REQUIRED TASK 1:
In the search pipeline blog post below, which topics did the prototyping phase lead to meaningful conversations around? List each one.

===== READING TEXT =====

Engineering Blog

Discover more

UI/UX Backend Machine Learning Infrastructure Security Engineering Practices Data Platform

About Canva⁠(opens in a new tab or window)

Search and Relevance

Search Pipeline: Part II

More on how we are rebuilding Canva's search stack and pipeline.

Stuart CamNov 17, 2022

In the first part of this blog post series, we discussed the challenges we faced with our current search architecture, the requirements needed for a new architecture, and the considerations to take into account in designing our new solution. In this second part, we'll dive into the details of our new search pipeline architecture.

Just Enough Architecture

Following many listening tours around the search and recommendations group, we entered an initial prototyping phase. Each engineer was free to tackle an area of architecture they felt most passionate about. This prototyping led to meaningful conversations around typed schemas, logging, state management, threading, and caching. Given the high likelihood of overlap in each implementation, this also gave us several options to consider.

After prototyping, we consolidated the "best" of each into an initial architecture; flexible enough to accommodate most of our use cases while being sufficiently opinionated to ensure easy comprehension and re-use.

The search pipeline is made available as a series of Java packages that can be used across Canva. At the top level, a search pipeline is described by the following interface.

public interface SearchPipeline {
  SearchResults search(SearchQuery searchQuery, ExplainLogger explainLogger) throws SearchPipelineException;
}

JAVA

The default implementation of this interface orchestrates execution across its thread pools and automatically dispatches observability events.

=====

REQUIRED TASK 2:
Identify every line of the records that contains the string "time". Case counts.

===== WORKING DATA =====

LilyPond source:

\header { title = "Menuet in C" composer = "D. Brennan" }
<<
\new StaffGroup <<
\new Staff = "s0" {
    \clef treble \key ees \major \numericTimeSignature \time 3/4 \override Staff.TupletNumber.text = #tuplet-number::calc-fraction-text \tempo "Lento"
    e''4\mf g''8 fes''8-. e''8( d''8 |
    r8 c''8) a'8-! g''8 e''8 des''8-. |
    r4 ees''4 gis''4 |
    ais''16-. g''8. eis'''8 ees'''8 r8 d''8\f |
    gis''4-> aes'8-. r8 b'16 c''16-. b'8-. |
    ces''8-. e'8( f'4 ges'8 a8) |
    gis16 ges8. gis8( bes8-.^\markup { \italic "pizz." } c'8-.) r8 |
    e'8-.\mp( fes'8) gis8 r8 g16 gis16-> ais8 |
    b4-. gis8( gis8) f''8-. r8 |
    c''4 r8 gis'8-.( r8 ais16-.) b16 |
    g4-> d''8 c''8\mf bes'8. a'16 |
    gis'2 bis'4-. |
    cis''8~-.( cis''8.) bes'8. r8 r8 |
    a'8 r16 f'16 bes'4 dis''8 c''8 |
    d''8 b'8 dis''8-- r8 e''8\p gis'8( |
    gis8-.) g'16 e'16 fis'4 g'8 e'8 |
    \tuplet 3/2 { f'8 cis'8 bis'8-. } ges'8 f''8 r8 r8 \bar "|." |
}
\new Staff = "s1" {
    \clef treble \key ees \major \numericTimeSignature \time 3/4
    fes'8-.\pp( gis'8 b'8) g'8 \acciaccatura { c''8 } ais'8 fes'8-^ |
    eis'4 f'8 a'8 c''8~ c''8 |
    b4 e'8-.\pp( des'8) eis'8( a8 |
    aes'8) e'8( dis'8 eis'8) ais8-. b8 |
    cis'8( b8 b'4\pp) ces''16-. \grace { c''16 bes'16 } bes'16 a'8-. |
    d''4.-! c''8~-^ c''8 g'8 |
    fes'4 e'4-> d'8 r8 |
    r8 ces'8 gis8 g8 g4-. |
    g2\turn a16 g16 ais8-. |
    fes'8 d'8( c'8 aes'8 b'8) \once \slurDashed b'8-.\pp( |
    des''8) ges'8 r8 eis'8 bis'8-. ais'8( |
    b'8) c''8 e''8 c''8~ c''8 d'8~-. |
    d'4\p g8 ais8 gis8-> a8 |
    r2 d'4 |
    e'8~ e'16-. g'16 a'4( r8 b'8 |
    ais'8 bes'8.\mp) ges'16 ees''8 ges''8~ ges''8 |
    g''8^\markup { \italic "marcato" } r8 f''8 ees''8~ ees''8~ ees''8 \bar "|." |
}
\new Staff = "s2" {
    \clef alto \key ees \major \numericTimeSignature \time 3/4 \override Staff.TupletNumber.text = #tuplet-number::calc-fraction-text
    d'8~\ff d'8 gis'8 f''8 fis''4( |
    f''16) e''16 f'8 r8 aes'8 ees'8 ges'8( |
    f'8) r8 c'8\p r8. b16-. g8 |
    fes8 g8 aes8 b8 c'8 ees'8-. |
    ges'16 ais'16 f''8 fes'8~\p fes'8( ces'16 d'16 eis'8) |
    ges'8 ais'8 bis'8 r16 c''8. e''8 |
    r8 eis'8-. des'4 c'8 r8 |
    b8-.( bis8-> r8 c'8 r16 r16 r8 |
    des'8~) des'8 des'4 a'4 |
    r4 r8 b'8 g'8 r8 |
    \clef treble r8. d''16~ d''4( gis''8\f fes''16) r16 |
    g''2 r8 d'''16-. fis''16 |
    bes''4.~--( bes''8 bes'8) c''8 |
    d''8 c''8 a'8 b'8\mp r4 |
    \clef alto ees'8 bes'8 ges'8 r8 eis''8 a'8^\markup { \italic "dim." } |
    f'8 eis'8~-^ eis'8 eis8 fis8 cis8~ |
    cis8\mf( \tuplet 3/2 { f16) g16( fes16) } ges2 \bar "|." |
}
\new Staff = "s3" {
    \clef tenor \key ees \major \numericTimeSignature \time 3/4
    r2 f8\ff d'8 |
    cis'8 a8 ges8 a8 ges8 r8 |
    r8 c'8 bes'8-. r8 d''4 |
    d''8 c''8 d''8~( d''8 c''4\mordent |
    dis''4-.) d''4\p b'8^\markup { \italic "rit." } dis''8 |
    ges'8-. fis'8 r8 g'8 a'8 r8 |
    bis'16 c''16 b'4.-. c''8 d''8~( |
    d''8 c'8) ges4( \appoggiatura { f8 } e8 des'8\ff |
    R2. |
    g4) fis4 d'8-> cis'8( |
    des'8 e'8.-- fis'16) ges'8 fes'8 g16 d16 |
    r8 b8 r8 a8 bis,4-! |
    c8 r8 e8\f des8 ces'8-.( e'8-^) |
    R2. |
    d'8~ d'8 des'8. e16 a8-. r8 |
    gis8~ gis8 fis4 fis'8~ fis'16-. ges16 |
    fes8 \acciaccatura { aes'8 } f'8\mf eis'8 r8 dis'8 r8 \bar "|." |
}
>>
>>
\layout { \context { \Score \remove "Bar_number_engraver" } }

=====

EXERCISE RESPONSE 1:
typed schemas, logging, state management, threading, caching

EXERCISE RESPONSE 2:
    \clef treble \key ees \major \numericTimeSignature \time 3/4 \override Staff.TupletNumber.text = #tuplet-number::calc-fraction-text \tempo "Lento"
    \clef treble \key ees \major \numericTimeSignature \time 3/4
    \clef alto \key ees \major \numericTimeSignature \time 3/4 \override Staff.TupletNumber.text = #tuplet-number::calc-fraction-text
    \clef tenor \key ees \major \numericTimeSignature \time 3/4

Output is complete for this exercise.